Aujourd’hui, cette infraction est peu poursuivie. Cela s’explique par le fait que désormais les catholiques ont intégré la prééminence du mariage civil. Pour ce qui est de l’absence de poursuite s’agissant des mariages musulmans, elle peut s’expliquer par le fait que la célébration puise être réalisée non seulement par un imam, mais par tout « homme pieux ». Or le texte vise uniquement les ministres du culte que sont les imams.

Il faut noter toutefois qu’un imam d’une mosquée de Chelles (Seine-et-Marne) a été condamné récemment par le tribunal correctionnel de Meaux pour ce délit. Il était en outre poursuivi pour escroquerie à l’assurance-chômage. Il a été condamné à six mois de prison avec sursis, à une amende de 1.500 euros et à verser 11.000 euros d’indemnités à l’assurance chômage.

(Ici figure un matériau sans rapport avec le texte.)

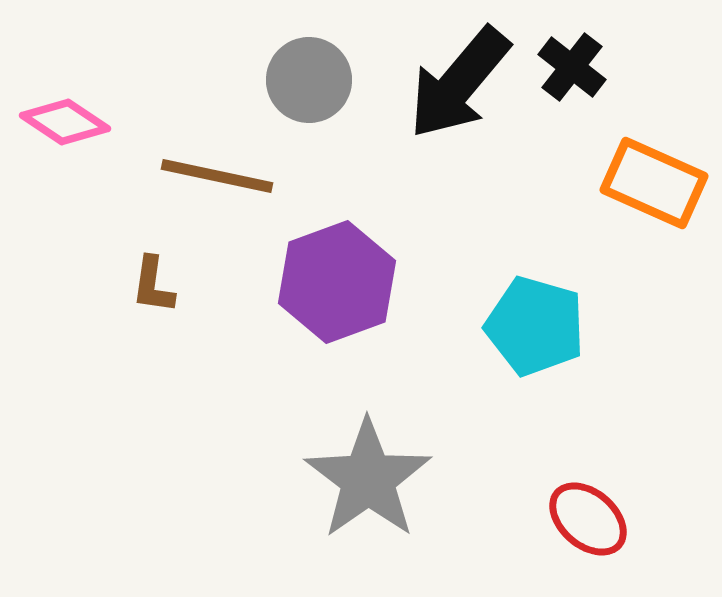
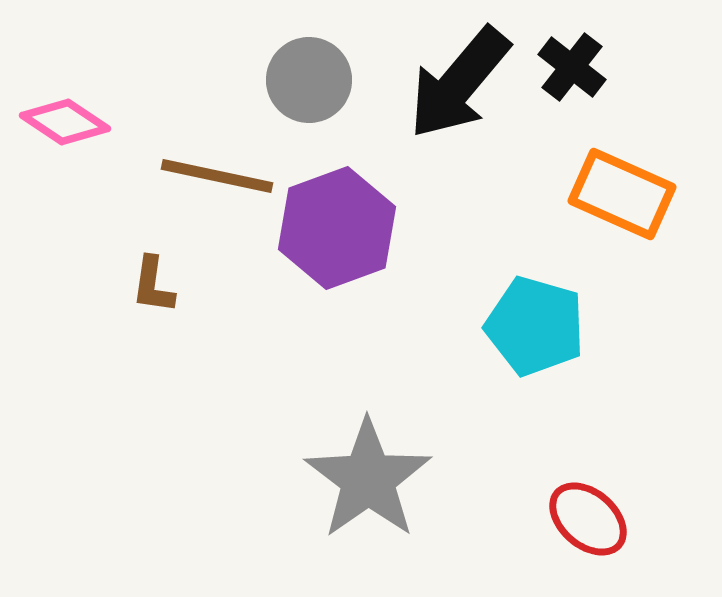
orange rectangle: moved 32 px left, 11 px down
purple hexagon: moved 54 px up
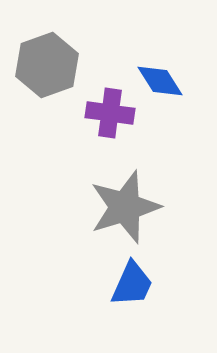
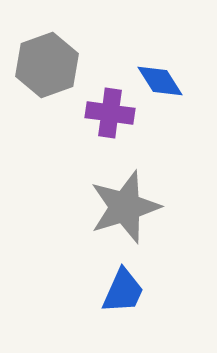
blue trapezoid: moved 9 px left, 7 px down
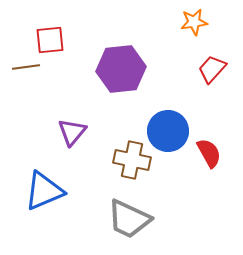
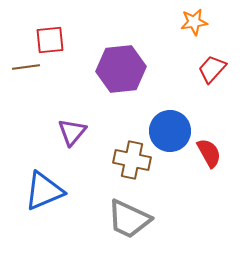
blue circle: moved 2 px right
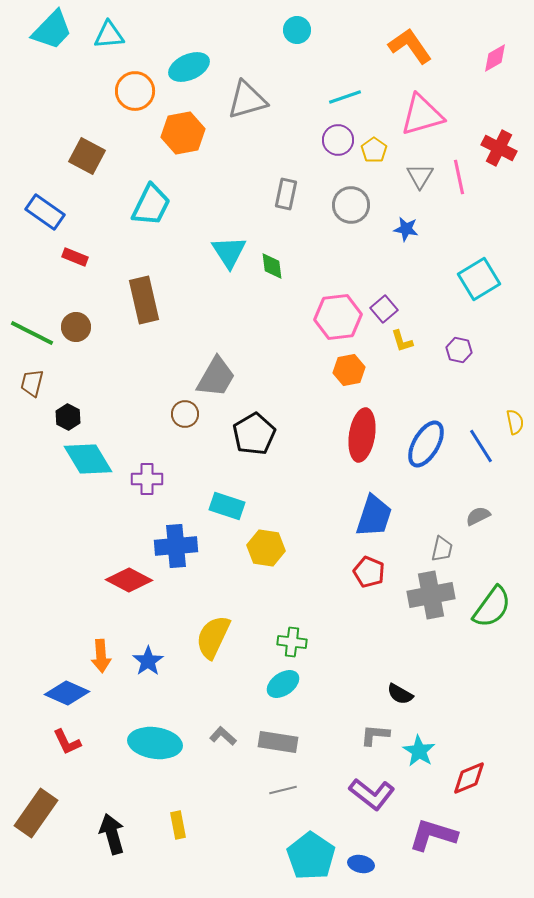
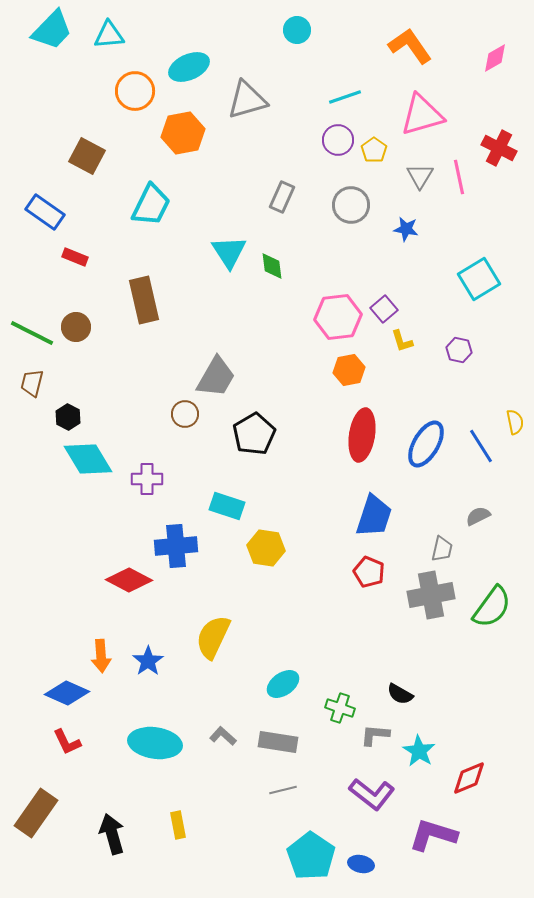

On remarquera la façon dont cette information a été rapportée a parfois évolué. L'imam en question ayant été condamné dans le département de Seine-et-Marne, le département 77, certains  organes de presse titrent : « 77 : imam coupable de mariages illégaux ».

Or ce titre devient chez d'autres : « Un imam coupable de 77 mariages illégaux [2]».  

Sans commentaire…



[1] Voir dans certains cas, horreur, de couples n’envisageant pas du tout de se marier civilement.

[2] Je ne mets volontairement pas de lien.